- Ağdərə
- Coordinates: 40°41′28″N 49°01′03″E﻿ / ﻿40.69111°N 49.01750°E
- Country: Azerbaijan
- Rayon: Khizi

Population^{[citation needed]}
- • Total: 241
- Time zone: UTC+4 (AZT)
- • Summer (DST): UTC+5 (AZT)

= Ağdərə, Khizi =

Ağdərə (also, Agdara, Agdere, and Akdere) is a village and municipality in the Khizi Rayon of Azerbaijan. It has a population of 241. The municipality consists of the villages of Ağdərə, Qasımkənd, Əmbizlər, and Tudar.

== Geography ==
The village of Ağdərə is located in the southernmost part of the Khizi district in Azerbaijan, 100 kilometers from Baku. There is the Jangi settlement 60 kilometers along the Baku-Shamakhi road. From there, it is 37 kilometers to Ağdərə.

A river flows through the village, which is full of water in the spring and dries up at the end of summer. The river flows into the Caspian Sea from the northern part of Sumqayit city and is called the Sumqayitchay. The residents of Ağdərə call this river Chigilchay.

Due to the lack of greenery, the soil turns to dust in the summer. When a slight wind blows, the village is enveloped in a dense dust cloud.
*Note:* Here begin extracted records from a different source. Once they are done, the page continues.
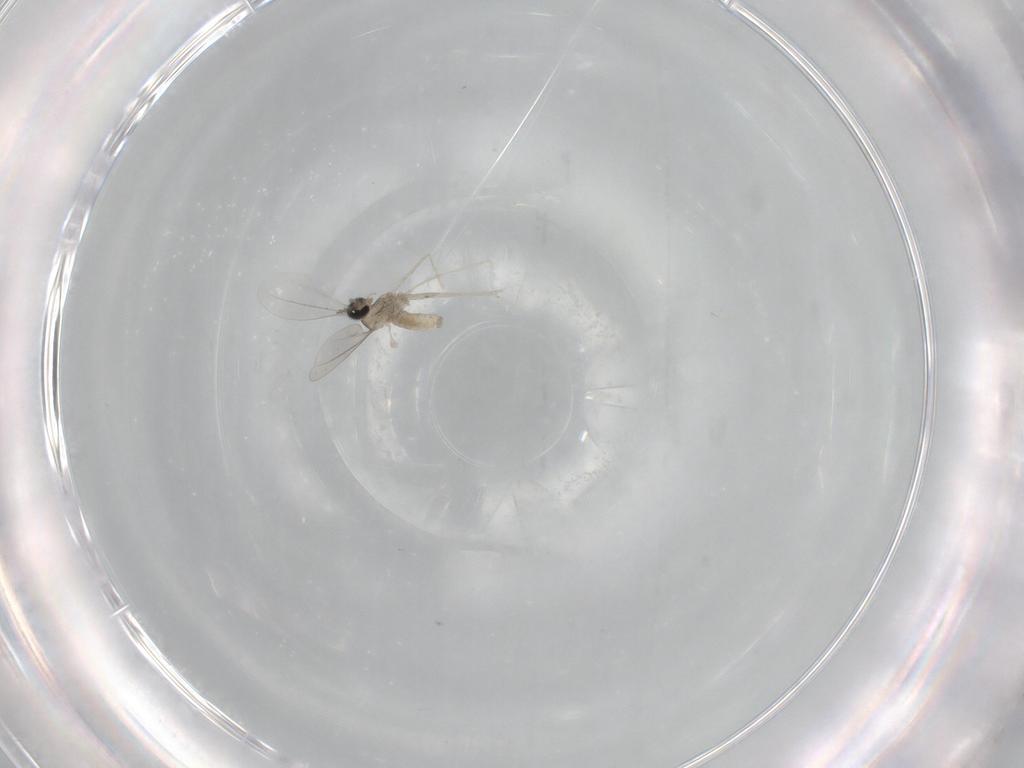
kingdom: Animalia
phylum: Arthropoda
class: Insecta
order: Diptera
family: Cecidomyiidae
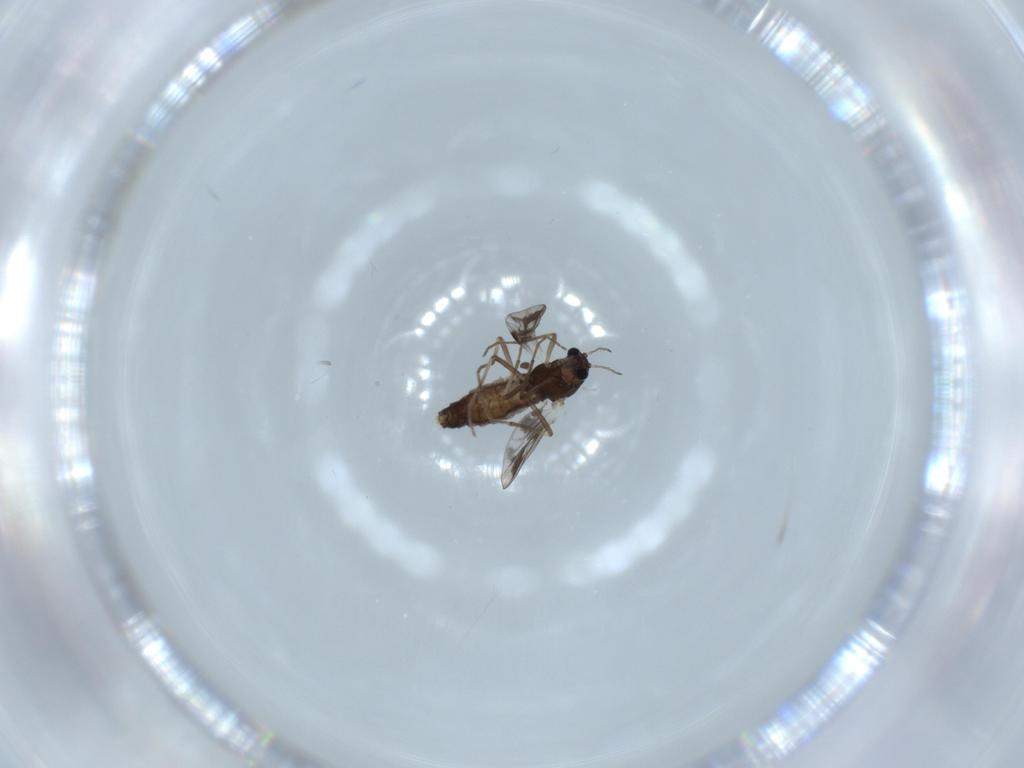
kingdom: Animalia
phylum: Arthropoda
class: Insecta
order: Diptera
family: Chironomidae
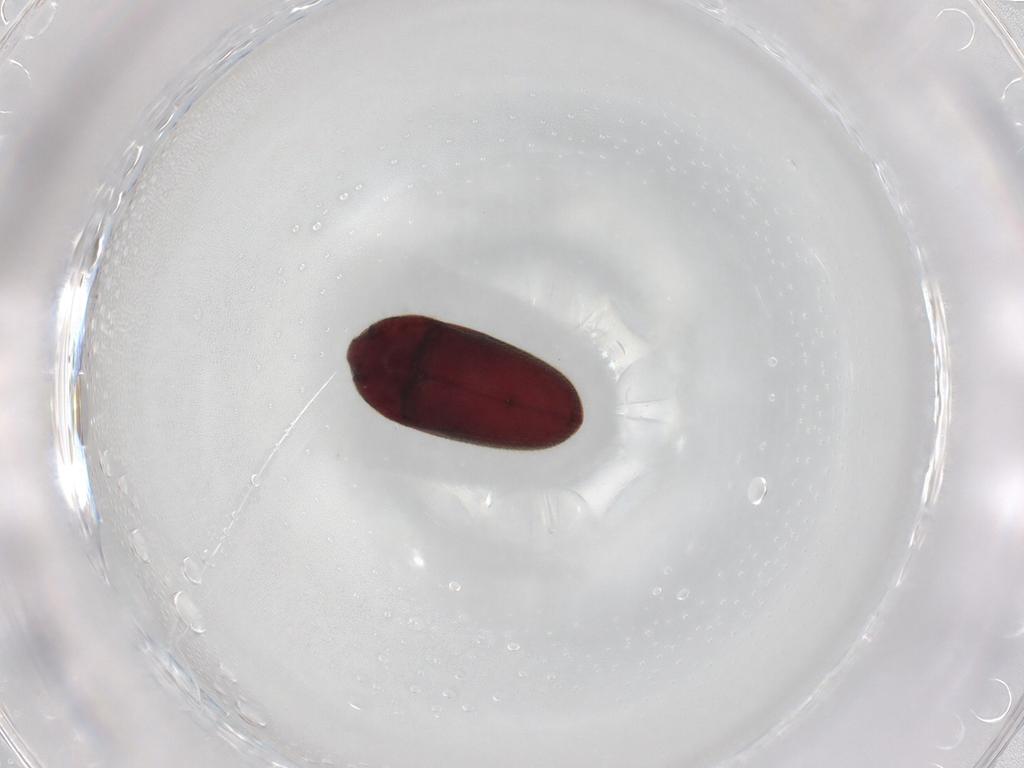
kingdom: Animalia
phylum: Arthropoda
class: Insecta
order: Coleoptera
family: Throscidae
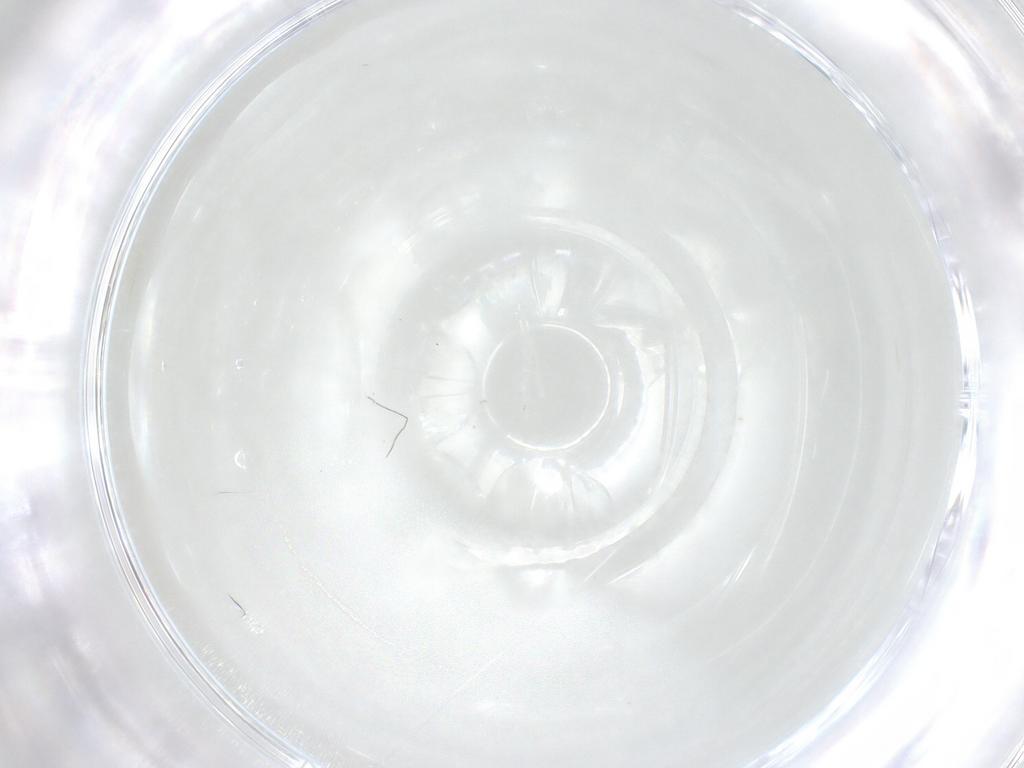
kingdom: Animalia
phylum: Arthropoda
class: Insecta
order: Diptera
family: Cecidomyiidae
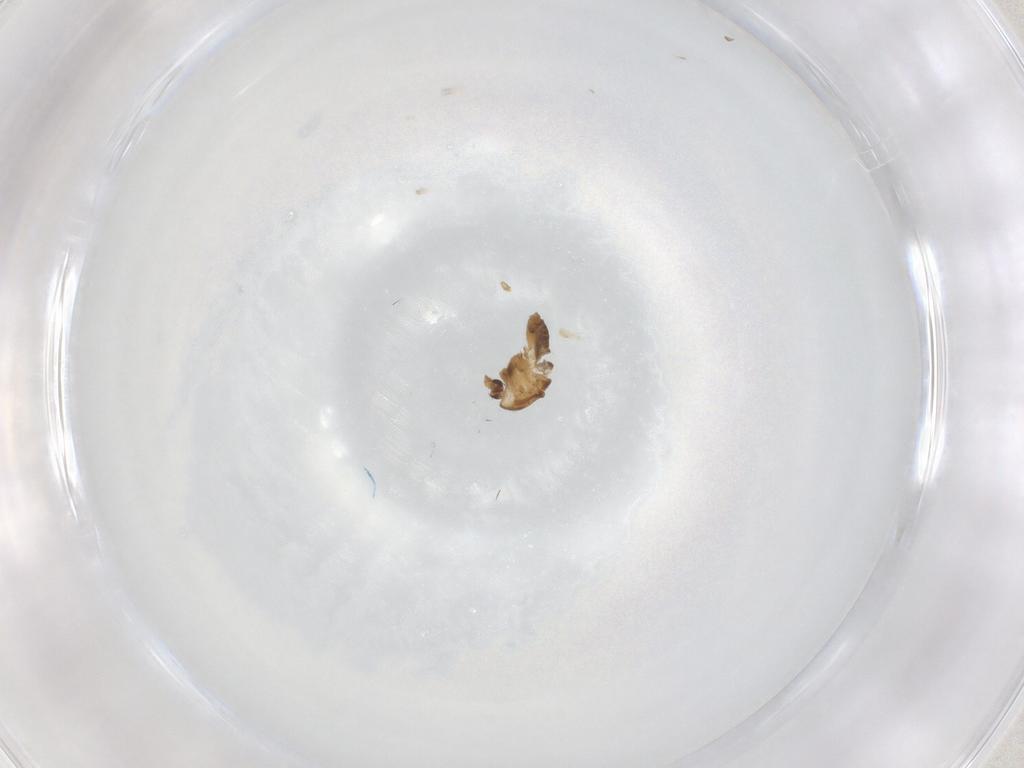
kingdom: Animalia
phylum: Arthropoda
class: Insecta
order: Diptera
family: Chironomidae
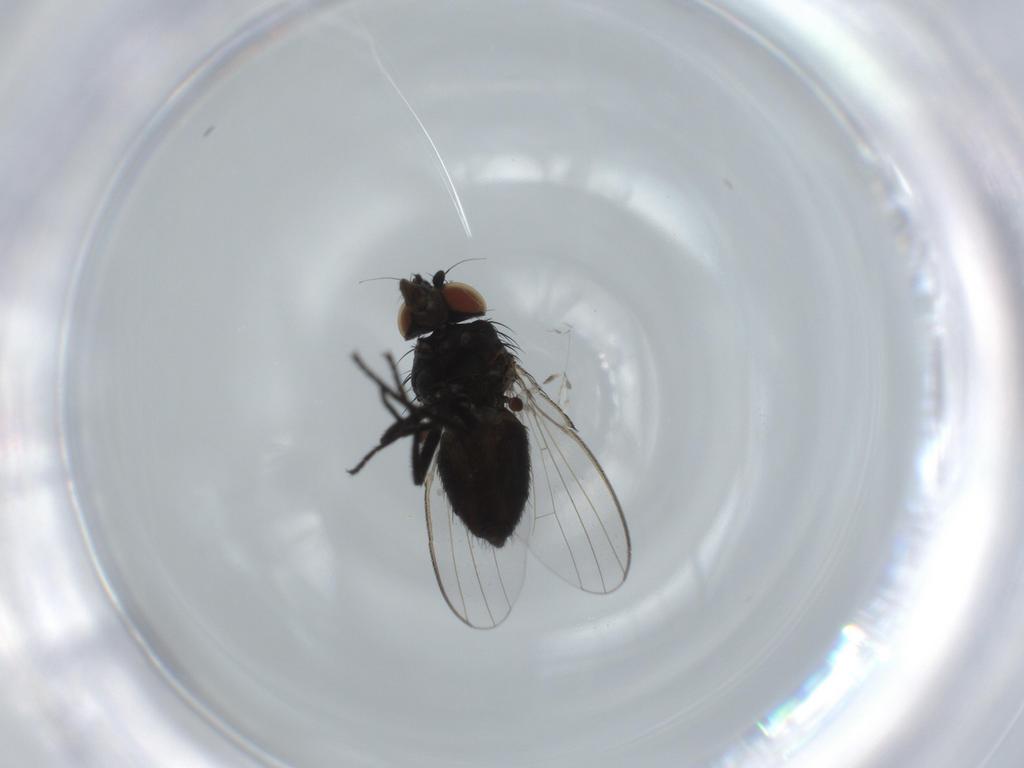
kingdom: Animalia
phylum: Arthropoda
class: Insecta
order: Diptera
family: Milichiidae
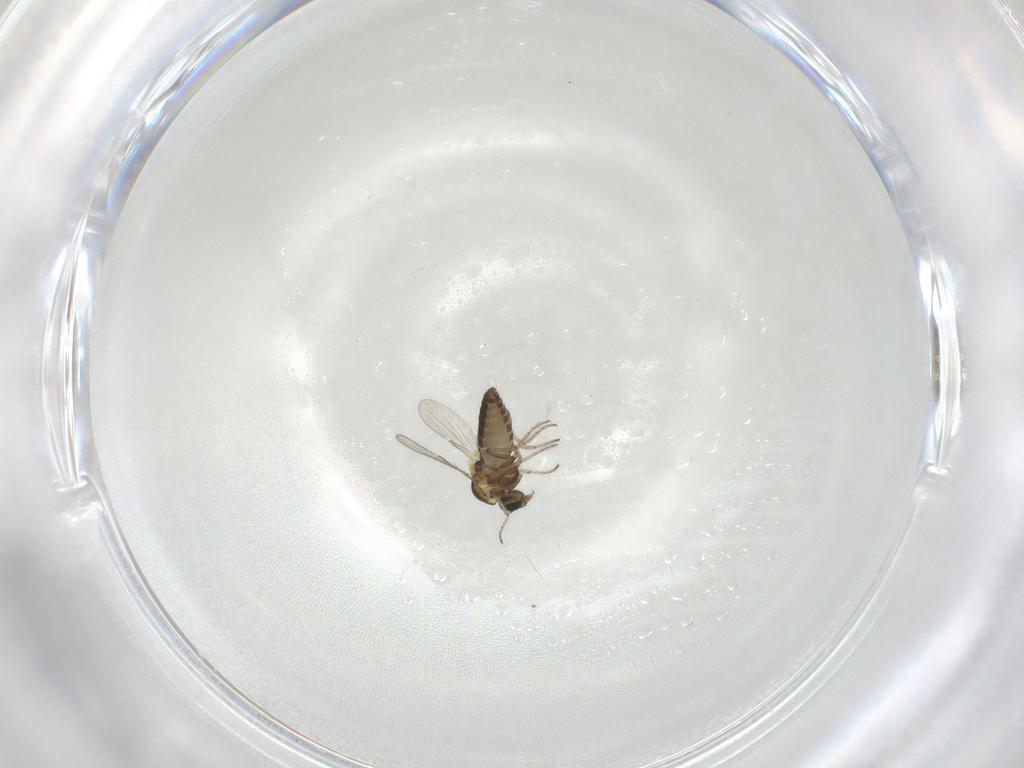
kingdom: Animalia
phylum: Arthropoda
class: Insecta
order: Diptera
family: Ceratopogonidae
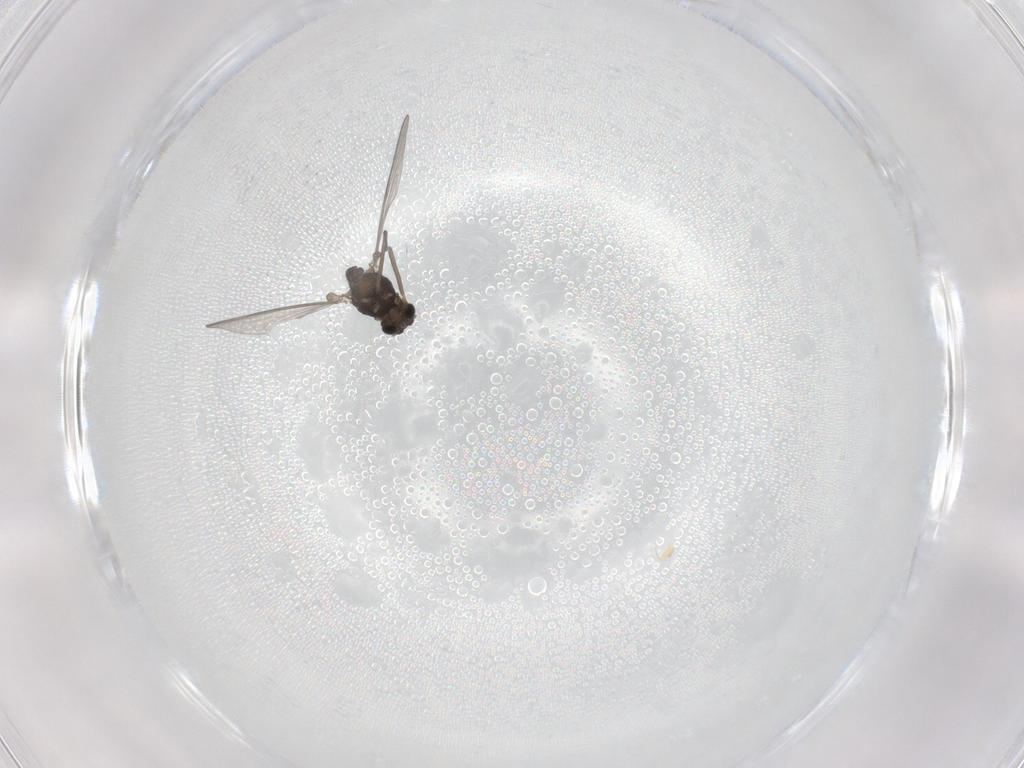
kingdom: Animalia
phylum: Arthropoda
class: Insecta
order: Diptera
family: Chironomidae
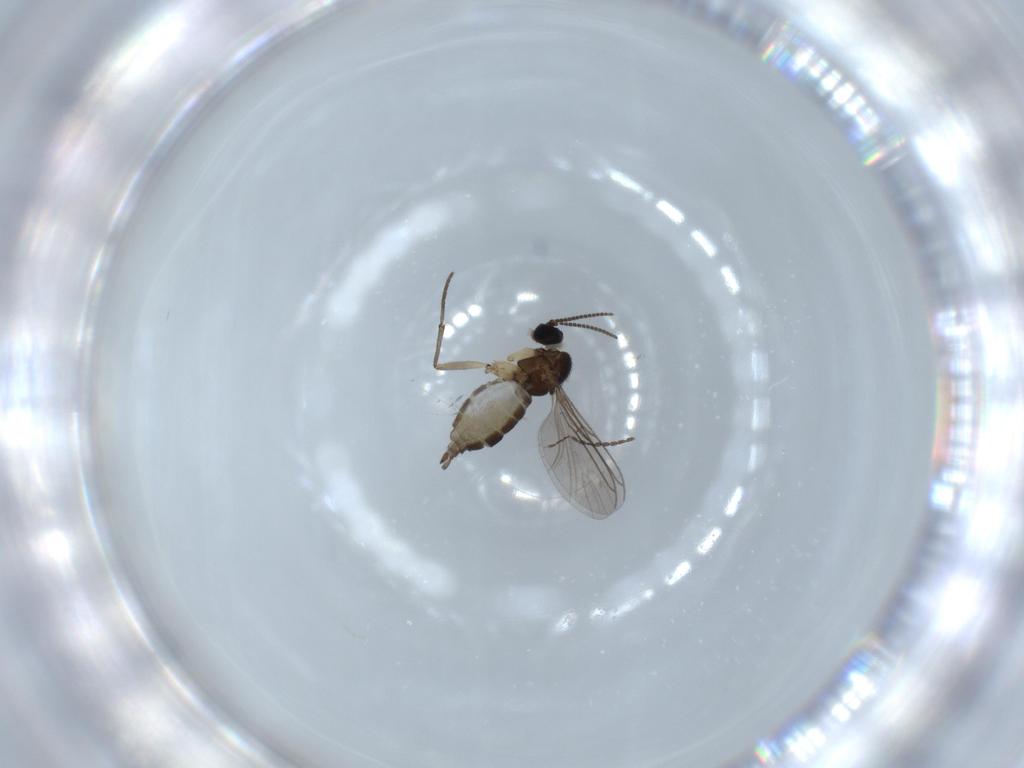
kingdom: Animalia
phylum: Arthropoda
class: Insecta
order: Diptera
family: Sciaridae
The village is located in a valley. Surrounded by mountains on all sides except the south, this village has its own unique microclimate.

== Population ==
This village, which always had a large population, is now almost empty and becoming more deserted each year. The residents lived in single-story houses with barns around them for keeping livestock.

=== Famous people ===
- Azerbaijani wrestlers Namig Abdullayev and his brother Arif Abdullayev

== Education ==
The school built in the 1970s consisted of only five rooms.

== Religion ==
Until 1918, there was a mosque by the roadside in the southern part of the village. In that year, the Armenians burned down the mosque with the intention of occupying the village and destroying its population. However, the brave residents of Ağdərə drove away the uninvited guests with weapons and pitchforks. Although the mosque was later restored, it was closed during the Soviet era and used as a grain warehouse.

== Agriculture ==
The village was formerly covered with fruit trees and gardens. It was especially famous for its peaches and apricots. Along the right bank of the river, there were vegetable gardens and plots of land belonging to the villagers.